After six months of sexual abuse and when she was 19, Indira contacted an organisation who helped her escape.
“At that time, we had a lot of survivors like me and we talked and learned that one cannot fight but a group can fight,” she says.
“We hired a lawyer and learned from him about our legal rights to fight trafficking and other abuse.
“When I got paralegal training, I wanted to fight the restaurant owner but he was not there anymore. He is still free, that is not good.”
Indira, who continues to face threats from human traffickers, says she did not know slavery and trafficking was illegal in Nepal before she learned her basic human rights.
“People are telling us if we share our story no one will respect us but it’s not our fault,” she says.
“Survivors need marketability skills to stand for themselves. Sometimes I am angry at my parents but that is the situation I Nepal. They are also innocent.
“I underwent counselling and art healing to learn about the power of women. This way I became empowered. I realised women have a lot of power to heal and protect other survivors.”

The Solution
Indira says she prefers to inject her energy into lobbying governments, police and stake holders like NGOs.

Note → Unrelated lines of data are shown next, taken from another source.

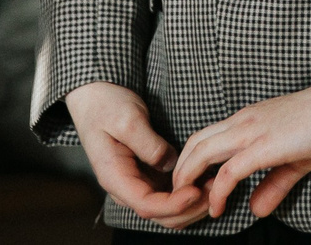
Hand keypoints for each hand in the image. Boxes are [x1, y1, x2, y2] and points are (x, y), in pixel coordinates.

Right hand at [65, 82, 205, 228]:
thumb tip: (169, 164)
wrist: (96, 95)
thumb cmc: (106, 105)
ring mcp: (137, 182)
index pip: (146, 205)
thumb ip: (148, 145)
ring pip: (166, 209)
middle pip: (159, 215)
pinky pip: (168, 194)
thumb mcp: (128, 120)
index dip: (174, 204)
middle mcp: (125, 186)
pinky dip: (188, 193)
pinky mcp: (147, 174)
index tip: (196, 191)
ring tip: (214, 185)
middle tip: (213, 190)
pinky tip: (205, 179)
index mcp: (114, 177)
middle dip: (188, 209)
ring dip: (191, 204)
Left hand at [173, 78, 310, 219]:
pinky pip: (229, 171)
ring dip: (189, 179)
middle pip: (195, 144)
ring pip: (202, 153)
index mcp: (248, 120)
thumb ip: (274, 183)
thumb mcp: (297, 160)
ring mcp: (252, 130)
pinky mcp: (264, 145)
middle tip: (183, 198)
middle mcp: (243, 121)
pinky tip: (218, 207)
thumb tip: (257, 209)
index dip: (193, 164)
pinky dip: (218, 191)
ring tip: (190, 202)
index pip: (206, 138)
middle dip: (181, 173)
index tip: (198, 190)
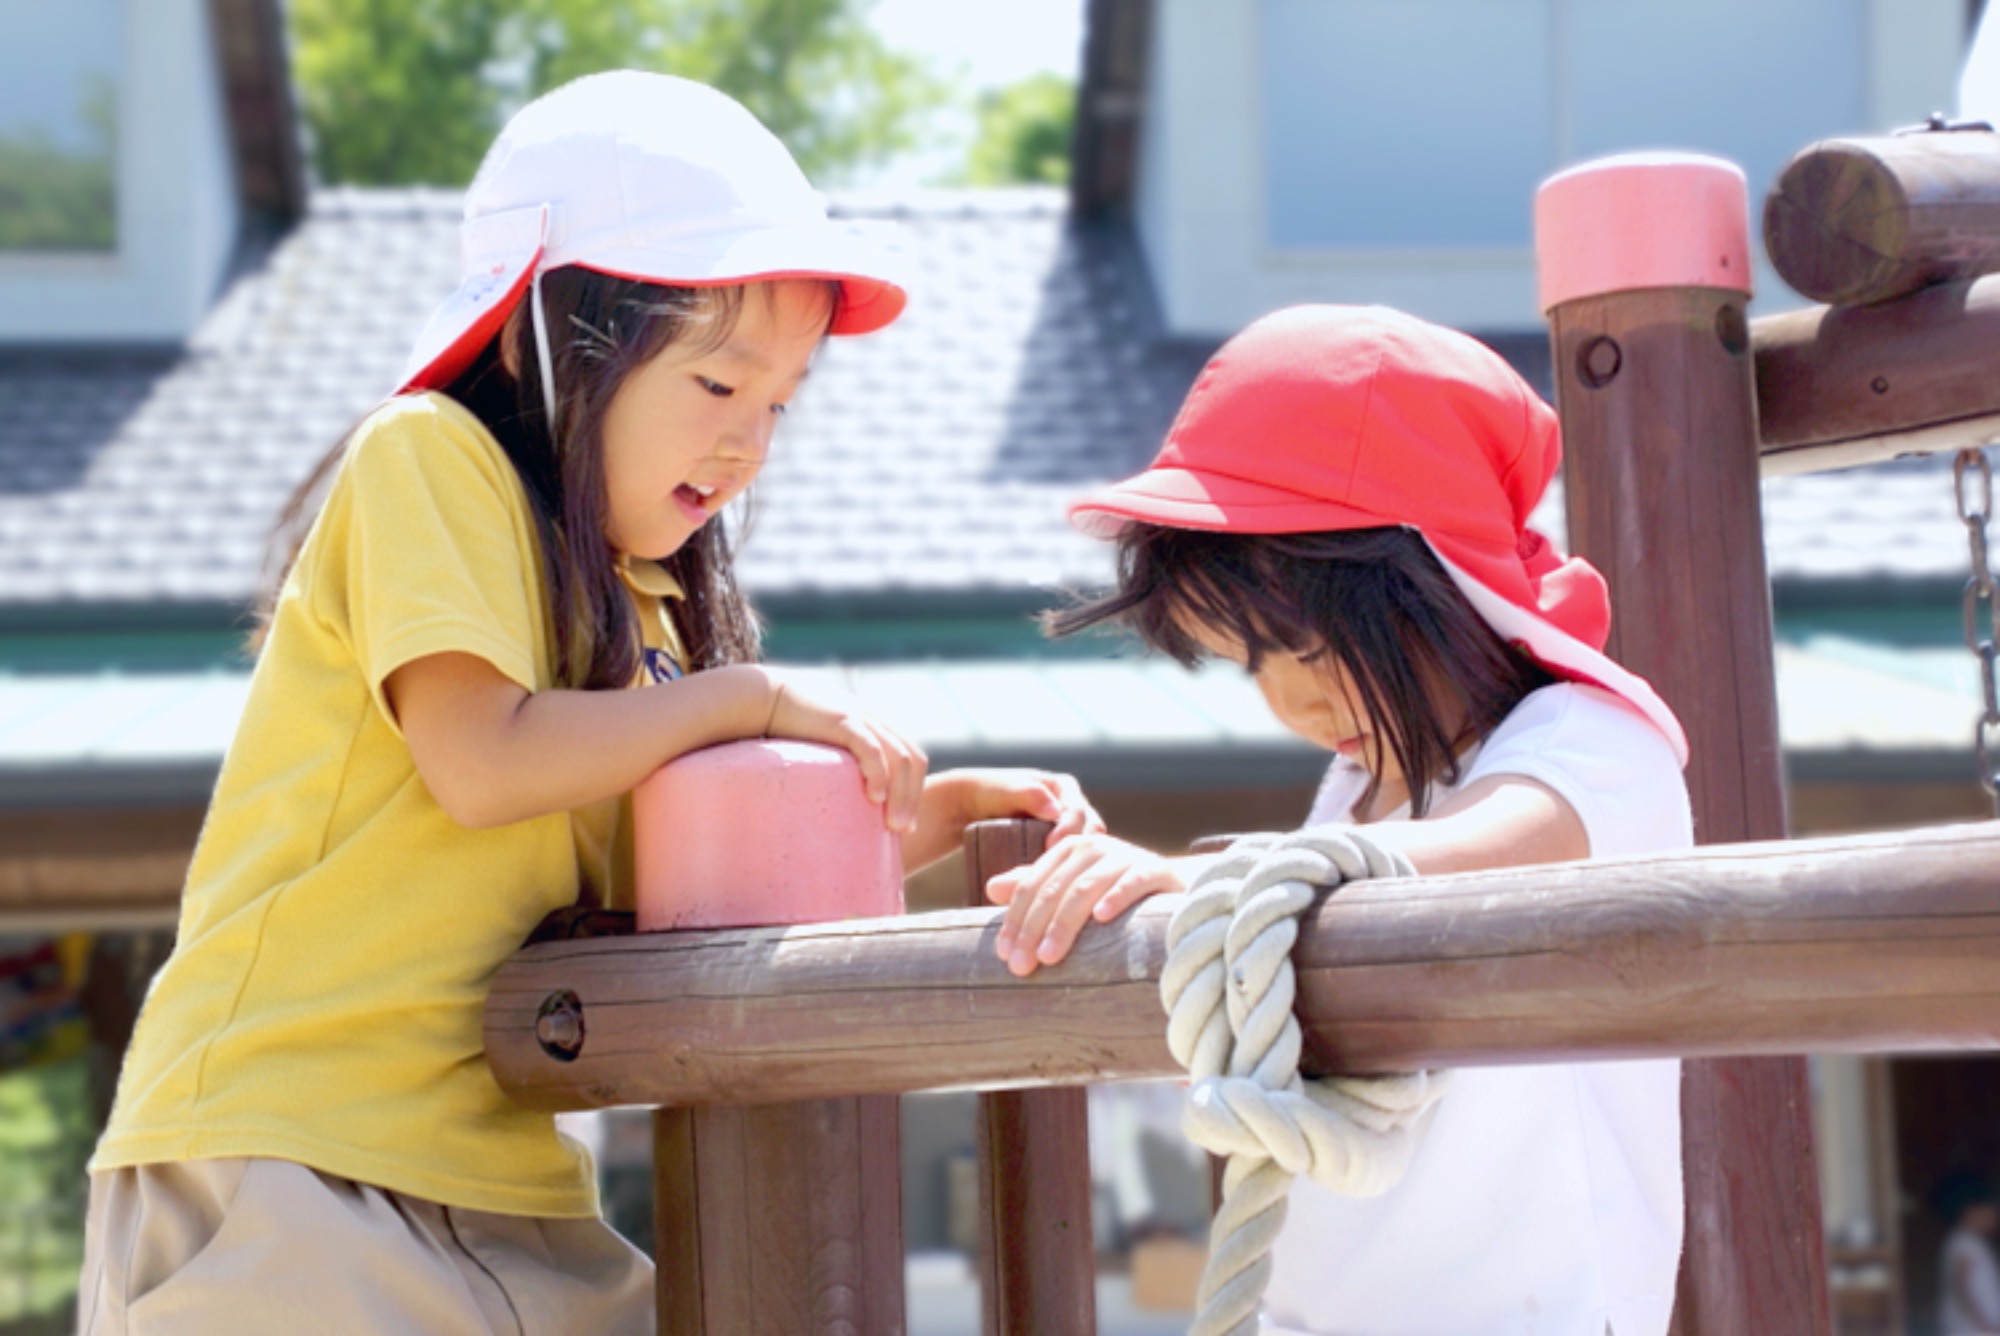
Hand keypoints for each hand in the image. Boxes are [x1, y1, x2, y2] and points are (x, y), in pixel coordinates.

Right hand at [764, 676, 927, 834]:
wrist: (765, 696)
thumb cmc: (789, 728)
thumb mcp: (827, 744)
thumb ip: (844, 762)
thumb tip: (845, 801)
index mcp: (876, 726)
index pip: (912, 759)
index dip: (914, 791)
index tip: (905, 824)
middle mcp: (876, 721)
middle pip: (913, 761)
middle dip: (912, 798)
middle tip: (903, 830)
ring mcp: (863, 720)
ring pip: (900, 759)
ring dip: (902, 795)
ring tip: (892, 825)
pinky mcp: (844, 722)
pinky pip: (872, 750)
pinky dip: (879, 775)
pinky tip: (876, 798)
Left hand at [902, 769, 1105, 871]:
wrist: (972, 805)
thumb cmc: (988, 792)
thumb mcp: (1007, 789)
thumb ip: (1028, 794)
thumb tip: (1054, 811)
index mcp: (1065, 789)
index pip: (1079, 814)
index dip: (1069, 832)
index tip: (1050, 848)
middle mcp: (1072, 809)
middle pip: (1088, 836)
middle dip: (1078, 855)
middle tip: (1058, 874)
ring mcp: (1067, 831)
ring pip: (1085, 854)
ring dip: (1076, 871)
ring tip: (1059, 887)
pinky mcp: (1059, 850)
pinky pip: (1072, 865)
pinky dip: (1068, 878)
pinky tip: (1060, 892)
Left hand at [987, 833, 1188, 976]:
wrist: (1174, 890)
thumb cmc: (1114, 893)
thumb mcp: (1072, 889)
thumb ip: (1035, 886)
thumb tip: (990, 887)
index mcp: (1067, 851)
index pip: (1031, 885)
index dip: (1014, 920)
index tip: (1003, 955)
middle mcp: (1093, 848)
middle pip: (1053, 889)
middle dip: (1033, 929)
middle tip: (1021, 965)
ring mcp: (1125, 856)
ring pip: (1085, 888)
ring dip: (1064, 924)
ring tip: (1049, 956)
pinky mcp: (1155, 869)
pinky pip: (1133, 881)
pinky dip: (1116, 896)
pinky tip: (1101, 917)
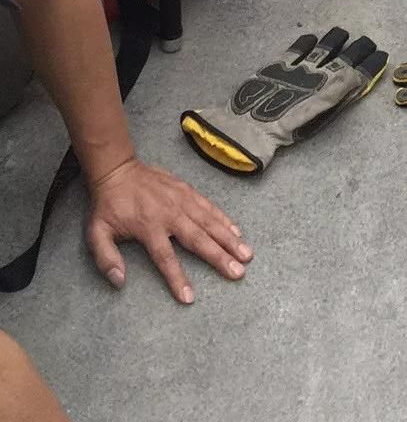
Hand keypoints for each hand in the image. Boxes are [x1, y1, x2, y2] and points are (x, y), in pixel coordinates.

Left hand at [85, 156, 252, 304]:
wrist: (118, 170)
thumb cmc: (108, 206)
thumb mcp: (97, 233)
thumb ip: (106, 258)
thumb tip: (119, 282)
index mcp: (148, 227)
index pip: (165, 258)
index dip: (177, 278)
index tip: (189, 297)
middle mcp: (169, 214)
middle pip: (198, 239)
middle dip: (219, 257)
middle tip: (238, 272)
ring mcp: (181, 200)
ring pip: (209, 222)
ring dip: (229, 238)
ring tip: (247, 253)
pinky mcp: (187, 190)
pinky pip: (209, 207)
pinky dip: (224, 219)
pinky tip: (237, 231)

“We are known now. Before we began our programs, many girls were missing from the mountains, now there are adolescent girls living and working on the mountains,” she says.
“One day we can stop this problem in Nepal. If the traffickers work one time, we should work two times.
“If we expand our program into 77 destinations in Nepal we can stop human trafficking.”

The Future
Each year, through their tourism projects – visitors to SASANE are taught how to make Nepal’s traditional dumpling dish of momos before being served lunch – and other collaborations, SASANE raises a massive USD85,000 to continue its work. But it’s still not enough.
SASANE has plans to open restaurants in Kathmandu’s heavy tourist area of Thamel.
“The message for all of the women in the world is that if you don’t have economic opportunities you cannot survive,” she says.
“If you don’t have skills, you have to sell your body.”
Just before our interview ends, Indira begins to cry, not over the abuse she and other women have survived, but because tour groups such as ours visit SASANE.
“Thank you, you are giving us so much strength. Many people are visiting the mountain (Everest) but not the bottom part of the mountain. We should show their stories,” she says.
“I’m not a tough woman, other women are stronger than me. I’m only trying to do my best.
“I want to be a kind-hearted woman. I just give hope and love.”